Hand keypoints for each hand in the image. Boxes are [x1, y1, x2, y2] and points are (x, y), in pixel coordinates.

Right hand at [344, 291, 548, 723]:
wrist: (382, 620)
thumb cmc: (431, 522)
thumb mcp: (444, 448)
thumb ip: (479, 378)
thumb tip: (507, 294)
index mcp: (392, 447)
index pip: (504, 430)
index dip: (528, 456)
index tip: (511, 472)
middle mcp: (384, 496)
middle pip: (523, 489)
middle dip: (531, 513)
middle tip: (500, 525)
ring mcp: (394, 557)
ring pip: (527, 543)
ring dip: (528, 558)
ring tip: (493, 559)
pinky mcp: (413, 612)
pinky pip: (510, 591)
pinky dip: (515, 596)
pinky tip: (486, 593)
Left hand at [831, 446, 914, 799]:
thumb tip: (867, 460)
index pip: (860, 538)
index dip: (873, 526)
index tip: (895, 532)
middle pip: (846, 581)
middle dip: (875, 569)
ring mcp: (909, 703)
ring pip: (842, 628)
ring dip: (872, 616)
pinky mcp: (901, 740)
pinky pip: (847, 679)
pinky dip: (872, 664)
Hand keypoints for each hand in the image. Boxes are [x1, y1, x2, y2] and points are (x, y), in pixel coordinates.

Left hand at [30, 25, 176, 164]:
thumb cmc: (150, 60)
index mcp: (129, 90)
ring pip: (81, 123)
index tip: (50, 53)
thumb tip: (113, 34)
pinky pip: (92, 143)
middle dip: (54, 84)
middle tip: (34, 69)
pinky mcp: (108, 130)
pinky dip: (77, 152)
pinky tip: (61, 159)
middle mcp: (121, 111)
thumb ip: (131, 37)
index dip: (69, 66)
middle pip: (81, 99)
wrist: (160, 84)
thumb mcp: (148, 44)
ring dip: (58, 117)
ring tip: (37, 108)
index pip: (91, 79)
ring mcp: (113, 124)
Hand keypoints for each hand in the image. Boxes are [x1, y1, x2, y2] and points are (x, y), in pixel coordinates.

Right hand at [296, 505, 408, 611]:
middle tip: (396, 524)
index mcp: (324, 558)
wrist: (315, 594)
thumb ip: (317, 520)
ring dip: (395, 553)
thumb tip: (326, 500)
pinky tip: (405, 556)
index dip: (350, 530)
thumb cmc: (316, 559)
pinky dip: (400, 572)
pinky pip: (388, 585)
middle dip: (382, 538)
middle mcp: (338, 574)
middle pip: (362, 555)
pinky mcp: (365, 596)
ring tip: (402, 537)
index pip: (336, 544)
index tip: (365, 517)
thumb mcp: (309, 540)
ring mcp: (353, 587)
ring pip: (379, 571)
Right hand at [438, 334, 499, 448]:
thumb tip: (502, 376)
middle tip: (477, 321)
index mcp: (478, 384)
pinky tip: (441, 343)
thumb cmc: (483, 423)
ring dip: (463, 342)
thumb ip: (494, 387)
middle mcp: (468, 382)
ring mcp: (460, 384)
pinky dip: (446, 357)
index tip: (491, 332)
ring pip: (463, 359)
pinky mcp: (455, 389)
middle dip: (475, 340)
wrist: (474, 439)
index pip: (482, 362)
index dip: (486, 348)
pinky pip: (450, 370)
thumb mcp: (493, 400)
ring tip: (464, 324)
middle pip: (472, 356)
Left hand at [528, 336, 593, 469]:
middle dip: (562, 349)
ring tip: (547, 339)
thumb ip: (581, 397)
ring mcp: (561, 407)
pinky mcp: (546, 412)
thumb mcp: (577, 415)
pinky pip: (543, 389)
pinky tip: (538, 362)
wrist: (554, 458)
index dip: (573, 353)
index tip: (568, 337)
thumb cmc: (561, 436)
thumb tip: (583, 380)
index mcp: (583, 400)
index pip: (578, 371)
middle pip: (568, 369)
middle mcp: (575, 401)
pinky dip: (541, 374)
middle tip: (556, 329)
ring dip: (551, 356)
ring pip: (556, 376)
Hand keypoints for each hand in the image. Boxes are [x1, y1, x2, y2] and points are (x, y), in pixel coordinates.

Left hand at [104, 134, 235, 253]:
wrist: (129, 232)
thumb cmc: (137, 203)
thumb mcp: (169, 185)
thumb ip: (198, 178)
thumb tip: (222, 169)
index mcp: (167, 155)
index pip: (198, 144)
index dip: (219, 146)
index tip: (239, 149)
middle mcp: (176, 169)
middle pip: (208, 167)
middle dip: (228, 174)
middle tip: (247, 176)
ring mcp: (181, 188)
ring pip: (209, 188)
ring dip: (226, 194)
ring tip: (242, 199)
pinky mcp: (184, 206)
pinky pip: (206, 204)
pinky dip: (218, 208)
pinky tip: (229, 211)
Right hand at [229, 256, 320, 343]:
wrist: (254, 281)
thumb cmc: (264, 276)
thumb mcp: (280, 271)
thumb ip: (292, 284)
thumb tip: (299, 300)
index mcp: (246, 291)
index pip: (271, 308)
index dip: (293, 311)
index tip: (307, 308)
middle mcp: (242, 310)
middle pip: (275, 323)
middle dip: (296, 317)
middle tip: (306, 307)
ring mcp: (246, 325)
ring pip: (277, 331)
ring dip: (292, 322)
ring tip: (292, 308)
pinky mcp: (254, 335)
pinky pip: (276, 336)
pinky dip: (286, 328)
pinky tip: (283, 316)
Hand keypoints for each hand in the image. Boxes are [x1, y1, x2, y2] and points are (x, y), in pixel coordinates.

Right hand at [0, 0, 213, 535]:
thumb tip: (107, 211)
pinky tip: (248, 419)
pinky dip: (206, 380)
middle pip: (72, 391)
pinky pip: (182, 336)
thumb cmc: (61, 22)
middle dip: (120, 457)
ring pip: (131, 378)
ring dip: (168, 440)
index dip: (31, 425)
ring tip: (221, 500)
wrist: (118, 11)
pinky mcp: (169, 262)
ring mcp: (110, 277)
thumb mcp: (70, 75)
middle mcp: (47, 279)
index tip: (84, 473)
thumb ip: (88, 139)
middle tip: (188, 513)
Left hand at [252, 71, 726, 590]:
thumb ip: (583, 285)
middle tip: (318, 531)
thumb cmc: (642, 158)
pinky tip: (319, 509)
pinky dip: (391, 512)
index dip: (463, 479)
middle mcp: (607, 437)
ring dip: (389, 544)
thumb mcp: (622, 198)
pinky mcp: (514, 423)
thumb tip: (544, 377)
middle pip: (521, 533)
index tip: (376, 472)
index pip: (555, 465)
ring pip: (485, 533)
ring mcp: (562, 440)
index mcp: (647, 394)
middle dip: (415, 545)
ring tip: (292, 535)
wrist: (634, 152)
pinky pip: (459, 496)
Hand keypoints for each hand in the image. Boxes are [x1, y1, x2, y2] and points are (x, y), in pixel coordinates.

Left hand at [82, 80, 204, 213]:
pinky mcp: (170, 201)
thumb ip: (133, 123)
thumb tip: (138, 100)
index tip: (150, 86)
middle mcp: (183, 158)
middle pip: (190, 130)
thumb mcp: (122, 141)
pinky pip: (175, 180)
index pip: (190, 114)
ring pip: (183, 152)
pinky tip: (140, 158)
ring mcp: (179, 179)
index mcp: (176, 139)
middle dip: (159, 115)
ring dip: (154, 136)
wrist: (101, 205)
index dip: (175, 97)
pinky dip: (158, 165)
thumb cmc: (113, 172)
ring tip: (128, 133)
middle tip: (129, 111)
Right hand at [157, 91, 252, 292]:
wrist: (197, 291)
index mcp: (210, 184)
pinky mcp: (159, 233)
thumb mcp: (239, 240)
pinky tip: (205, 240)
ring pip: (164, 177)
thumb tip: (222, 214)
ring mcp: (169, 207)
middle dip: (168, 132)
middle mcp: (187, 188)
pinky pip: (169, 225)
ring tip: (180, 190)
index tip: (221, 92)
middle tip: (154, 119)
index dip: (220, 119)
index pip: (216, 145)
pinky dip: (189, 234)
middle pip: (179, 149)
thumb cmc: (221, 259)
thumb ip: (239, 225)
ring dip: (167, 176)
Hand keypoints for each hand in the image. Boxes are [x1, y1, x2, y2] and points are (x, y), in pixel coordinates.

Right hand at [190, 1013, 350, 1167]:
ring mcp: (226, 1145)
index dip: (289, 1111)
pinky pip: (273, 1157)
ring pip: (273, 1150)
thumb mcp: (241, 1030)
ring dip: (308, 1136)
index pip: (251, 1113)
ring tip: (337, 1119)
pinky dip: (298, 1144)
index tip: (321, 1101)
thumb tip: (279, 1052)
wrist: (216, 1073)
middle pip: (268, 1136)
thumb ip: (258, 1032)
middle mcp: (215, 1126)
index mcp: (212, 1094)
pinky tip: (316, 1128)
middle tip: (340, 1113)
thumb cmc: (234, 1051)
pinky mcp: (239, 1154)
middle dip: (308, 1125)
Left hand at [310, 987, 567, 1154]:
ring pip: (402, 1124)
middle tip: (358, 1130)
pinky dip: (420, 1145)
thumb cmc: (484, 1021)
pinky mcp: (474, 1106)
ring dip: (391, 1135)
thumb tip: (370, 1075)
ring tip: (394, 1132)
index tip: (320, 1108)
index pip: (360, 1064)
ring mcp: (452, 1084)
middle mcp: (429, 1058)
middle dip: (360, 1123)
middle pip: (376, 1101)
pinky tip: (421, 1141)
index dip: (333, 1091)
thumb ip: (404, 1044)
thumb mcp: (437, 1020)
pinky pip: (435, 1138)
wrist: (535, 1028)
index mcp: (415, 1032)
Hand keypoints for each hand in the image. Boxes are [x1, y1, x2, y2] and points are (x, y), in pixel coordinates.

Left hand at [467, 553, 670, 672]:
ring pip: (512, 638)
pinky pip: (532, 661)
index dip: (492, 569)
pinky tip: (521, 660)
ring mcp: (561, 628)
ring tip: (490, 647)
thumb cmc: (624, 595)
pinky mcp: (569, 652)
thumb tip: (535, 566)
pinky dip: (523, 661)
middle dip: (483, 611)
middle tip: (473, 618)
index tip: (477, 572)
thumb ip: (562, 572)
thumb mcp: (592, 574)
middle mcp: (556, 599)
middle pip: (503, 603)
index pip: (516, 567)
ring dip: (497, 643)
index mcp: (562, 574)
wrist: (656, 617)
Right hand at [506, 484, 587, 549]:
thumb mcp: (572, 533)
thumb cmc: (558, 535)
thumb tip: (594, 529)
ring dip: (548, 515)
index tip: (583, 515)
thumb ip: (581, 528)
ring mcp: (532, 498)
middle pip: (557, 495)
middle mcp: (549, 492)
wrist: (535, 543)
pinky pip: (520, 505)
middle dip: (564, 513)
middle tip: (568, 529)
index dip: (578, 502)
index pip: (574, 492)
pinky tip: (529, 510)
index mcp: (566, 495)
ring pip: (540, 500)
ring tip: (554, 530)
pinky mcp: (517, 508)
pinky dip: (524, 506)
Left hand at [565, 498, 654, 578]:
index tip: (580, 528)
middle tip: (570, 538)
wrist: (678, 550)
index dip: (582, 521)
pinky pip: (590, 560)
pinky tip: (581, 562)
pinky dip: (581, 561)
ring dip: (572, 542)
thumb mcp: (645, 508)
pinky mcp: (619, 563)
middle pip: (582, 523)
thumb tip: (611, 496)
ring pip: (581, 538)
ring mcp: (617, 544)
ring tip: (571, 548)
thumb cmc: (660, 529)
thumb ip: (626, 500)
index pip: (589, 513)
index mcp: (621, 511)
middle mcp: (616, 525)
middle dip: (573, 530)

- - -

**Exercise aim**
Where the line holding "pinky tip: (421, 1141)" appears in the listing above, start reproducing exactly, and end with the line holding "middle tip: (568, 529)".

**Result**
pinky tip: (421, 1141)
index dip: (333, 1091)
thumb ip: (404, 1044)
thumb mcp: (437, 1020)
pinky pip: (435, 1138)
wrist: (535, 1028)
index mcp: (415, 1032)
Hand keypoints for each hand in the image. Boxes are [x1, y1, x2, y2] and points are (x, y), in pixel coordinates.

Left hand at [467, 553, 670, 672]:
ring pip: (512, 638)
pinky pip: (532, 661)
index dip: (492, 569)
pinky tip: (521, 660)
ring mcp: (561, 628)
ring tip: (490, 647)
thumb cmc: (624, 595)
pinky mcp: (569, 652)
thumb tip: (535, 566)
pinky dip: (523, 661)
middle dip: (483, 611)
middle tip: (473, 618)
index tip: (477, 572)
thumb ip: (562, 572)
thumb mcp: (592, 574)
middle mcp: (556, 599)
middle pip: (503, 603)
index pip: (516, 567)
ring dip: (497, 643)
index mcp: (562, 574)
wrist: (656, 617)
Right hand at [506, 484, 587, 549]:
thumb mcp: (572, 533)
thumb cmc: (558, 535)
thumb tip: (594, 529)
ring dip: (548, 515)
index tip: (583, 515)
thumb ip: (581, 528)
ring mcp: (532, 498)
middle pip: (557, 495)
middle mcp: (549, 492)
wrist: (535, 543)
pinky pip: (520, 505)
middle dip: (564, 513)
middle tip: (568, 529)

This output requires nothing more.